[Data extract — start]

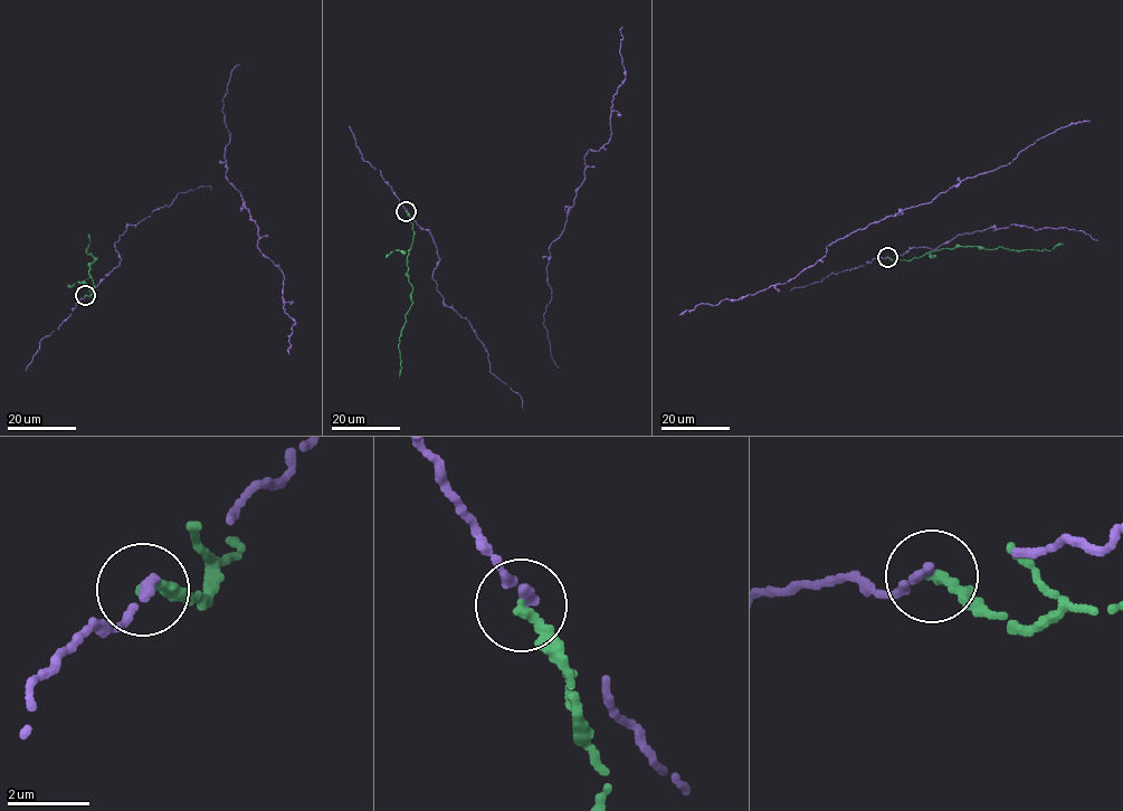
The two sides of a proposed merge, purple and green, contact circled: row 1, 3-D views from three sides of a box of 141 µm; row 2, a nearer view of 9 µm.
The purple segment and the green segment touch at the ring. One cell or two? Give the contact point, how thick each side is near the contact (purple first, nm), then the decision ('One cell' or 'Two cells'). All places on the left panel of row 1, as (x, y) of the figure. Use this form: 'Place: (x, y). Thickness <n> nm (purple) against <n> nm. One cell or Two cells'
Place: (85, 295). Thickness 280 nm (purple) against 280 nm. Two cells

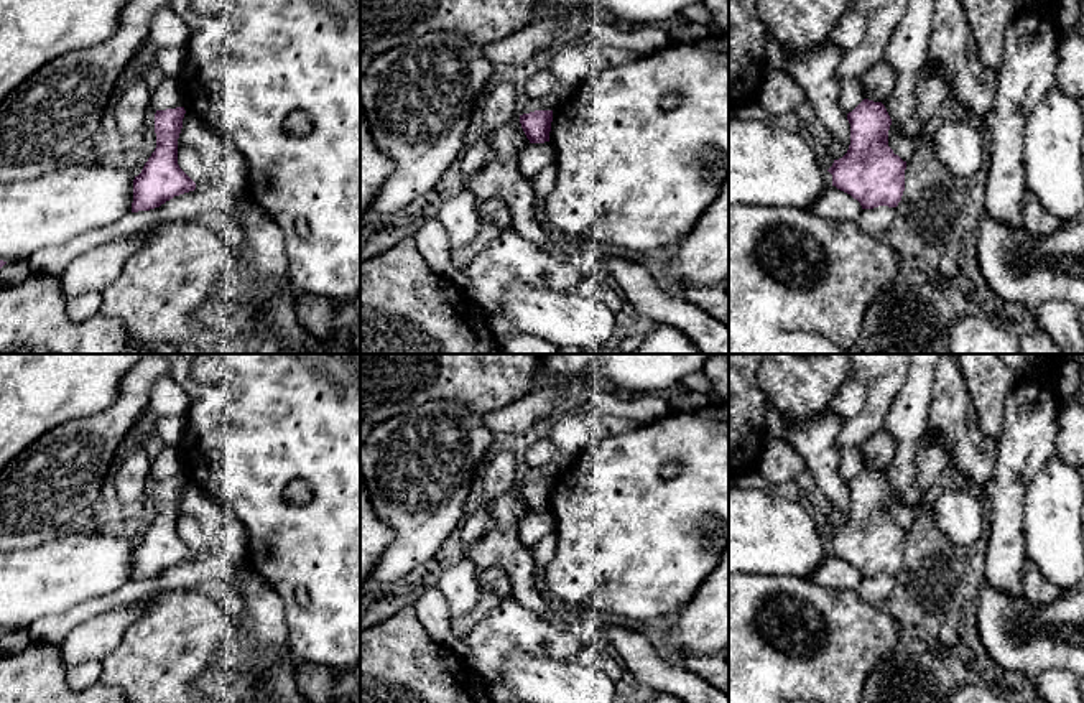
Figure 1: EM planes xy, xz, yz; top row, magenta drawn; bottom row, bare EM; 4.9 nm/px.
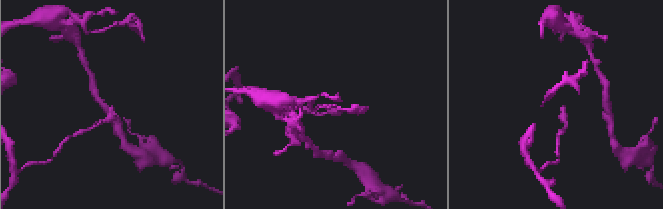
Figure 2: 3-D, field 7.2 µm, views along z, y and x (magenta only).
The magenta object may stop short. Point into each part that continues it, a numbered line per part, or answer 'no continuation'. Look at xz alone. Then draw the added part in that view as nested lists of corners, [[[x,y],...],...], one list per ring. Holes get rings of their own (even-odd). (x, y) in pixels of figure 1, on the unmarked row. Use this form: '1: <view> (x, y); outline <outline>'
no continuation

[Data extract — finish]

_Your instructions_. Your answer is a single number: the count of lines in the records holding the string "views".

_Result_. 2